◆ **Exercise details**:
Within the lines below, the span from the line with "pinky dip: (155, 255)" to the line with "ring mcp: (210, 301)", both ends included, is to be reproduced exactly, with pictures omitted.

Items from a dataset
---*---
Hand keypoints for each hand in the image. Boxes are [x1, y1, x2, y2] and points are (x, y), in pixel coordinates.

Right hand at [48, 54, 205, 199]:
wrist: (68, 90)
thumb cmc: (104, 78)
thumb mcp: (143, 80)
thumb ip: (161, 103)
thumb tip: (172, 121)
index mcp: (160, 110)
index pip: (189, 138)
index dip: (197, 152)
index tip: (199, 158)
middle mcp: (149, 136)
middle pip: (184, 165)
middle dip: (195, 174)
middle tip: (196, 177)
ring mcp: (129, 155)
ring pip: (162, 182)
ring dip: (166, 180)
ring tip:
---*---
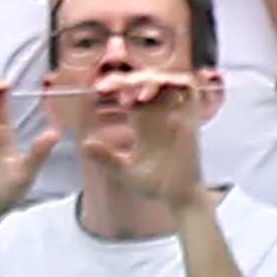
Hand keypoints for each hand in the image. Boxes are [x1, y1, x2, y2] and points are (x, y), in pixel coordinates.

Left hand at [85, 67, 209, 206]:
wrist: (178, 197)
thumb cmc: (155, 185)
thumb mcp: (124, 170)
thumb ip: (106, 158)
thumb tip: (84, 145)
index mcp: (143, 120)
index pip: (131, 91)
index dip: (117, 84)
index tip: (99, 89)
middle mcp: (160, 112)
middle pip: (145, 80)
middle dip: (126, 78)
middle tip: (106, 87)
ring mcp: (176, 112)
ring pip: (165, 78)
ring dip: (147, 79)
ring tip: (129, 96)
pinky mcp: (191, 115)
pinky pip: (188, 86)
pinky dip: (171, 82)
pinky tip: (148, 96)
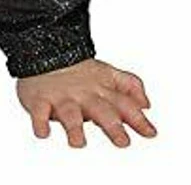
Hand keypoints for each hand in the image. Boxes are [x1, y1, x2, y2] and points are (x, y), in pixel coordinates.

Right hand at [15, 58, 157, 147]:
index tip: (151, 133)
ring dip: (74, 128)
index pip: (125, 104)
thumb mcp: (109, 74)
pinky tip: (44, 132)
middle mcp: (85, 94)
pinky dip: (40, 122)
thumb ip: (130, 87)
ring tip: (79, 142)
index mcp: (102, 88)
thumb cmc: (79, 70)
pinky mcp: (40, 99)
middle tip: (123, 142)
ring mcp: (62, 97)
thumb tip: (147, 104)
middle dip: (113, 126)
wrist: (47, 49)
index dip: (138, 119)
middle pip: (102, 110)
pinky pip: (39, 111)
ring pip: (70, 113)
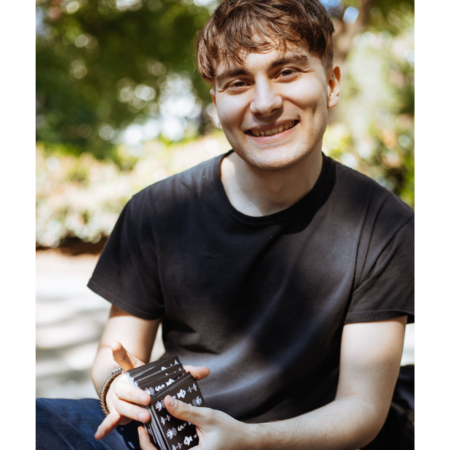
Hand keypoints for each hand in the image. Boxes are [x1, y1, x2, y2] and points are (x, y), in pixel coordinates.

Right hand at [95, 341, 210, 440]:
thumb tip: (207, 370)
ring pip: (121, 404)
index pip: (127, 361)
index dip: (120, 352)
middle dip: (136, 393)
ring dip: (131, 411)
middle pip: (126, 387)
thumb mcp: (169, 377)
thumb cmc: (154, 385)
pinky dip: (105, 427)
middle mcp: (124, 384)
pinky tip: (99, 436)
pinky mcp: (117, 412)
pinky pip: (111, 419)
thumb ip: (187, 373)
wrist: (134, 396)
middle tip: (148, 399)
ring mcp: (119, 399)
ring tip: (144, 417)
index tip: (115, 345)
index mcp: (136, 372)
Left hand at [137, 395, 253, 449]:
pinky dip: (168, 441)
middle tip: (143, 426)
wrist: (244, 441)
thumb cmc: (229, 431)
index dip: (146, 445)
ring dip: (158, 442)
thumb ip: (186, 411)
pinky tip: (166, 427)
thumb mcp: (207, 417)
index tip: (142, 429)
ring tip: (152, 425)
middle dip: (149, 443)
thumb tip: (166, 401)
---*---
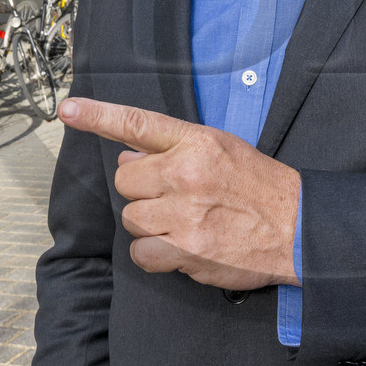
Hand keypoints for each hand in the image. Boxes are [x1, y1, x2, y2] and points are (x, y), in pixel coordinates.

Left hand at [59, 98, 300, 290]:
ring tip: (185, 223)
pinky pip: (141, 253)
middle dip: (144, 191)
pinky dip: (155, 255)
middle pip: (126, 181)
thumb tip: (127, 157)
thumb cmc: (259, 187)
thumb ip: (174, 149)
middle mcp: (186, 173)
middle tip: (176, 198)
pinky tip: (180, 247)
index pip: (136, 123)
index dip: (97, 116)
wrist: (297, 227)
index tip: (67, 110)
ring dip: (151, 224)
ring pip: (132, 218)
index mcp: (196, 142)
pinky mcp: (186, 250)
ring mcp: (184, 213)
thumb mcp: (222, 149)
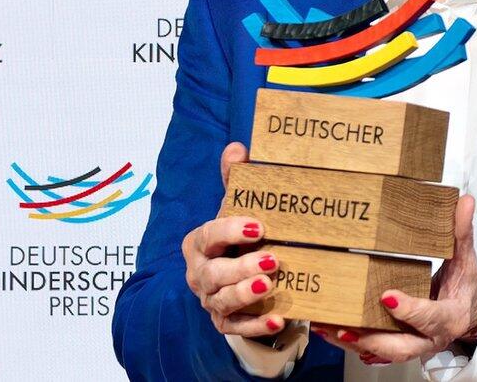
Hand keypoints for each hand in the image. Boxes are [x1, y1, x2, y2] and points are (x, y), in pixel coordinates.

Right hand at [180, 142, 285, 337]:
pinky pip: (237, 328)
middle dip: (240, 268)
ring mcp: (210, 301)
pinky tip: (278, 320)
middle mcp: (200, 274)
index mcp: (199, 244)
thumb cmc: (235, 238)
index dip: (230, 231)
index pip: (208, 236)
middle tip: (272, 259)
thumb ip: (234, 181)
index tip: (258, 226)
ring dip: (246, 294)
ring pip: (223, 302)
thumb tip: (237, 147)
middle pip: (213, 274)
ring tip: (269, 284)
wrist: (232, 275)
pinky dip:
---*---
◆ **Answer space**:
pinky dip: (155, 255)
middle pip: (126, 181)
thumb tip: (127, 157)
thumb cmc: (259, 187)
thumb ip: (174, 149)
middle mcp: (186, 173)
middle tip: (176, 198)
pinky tip: (180, 247)
index pip: (136, 123)
index dip: (97, 116)
wrist: (297, 227)
index tip: (67, 110)
ring dip: (151, 224)
ring pip: (132, 218)
index mcp: (196, 142)
pinky mcp: (186, 250)
ring mcp: (184, 213)
thumb mcp: (222, 149)
Hand keypoints for each hand in the image. Boxes are [x1, y1, x2, y2] and points are (x, y), in pixel coordinates.

Right hand at [180, 142, 285, 337]:
pinky pip: (237, 328)
middle dip: (240, 268)
ring mcp: (210, 301)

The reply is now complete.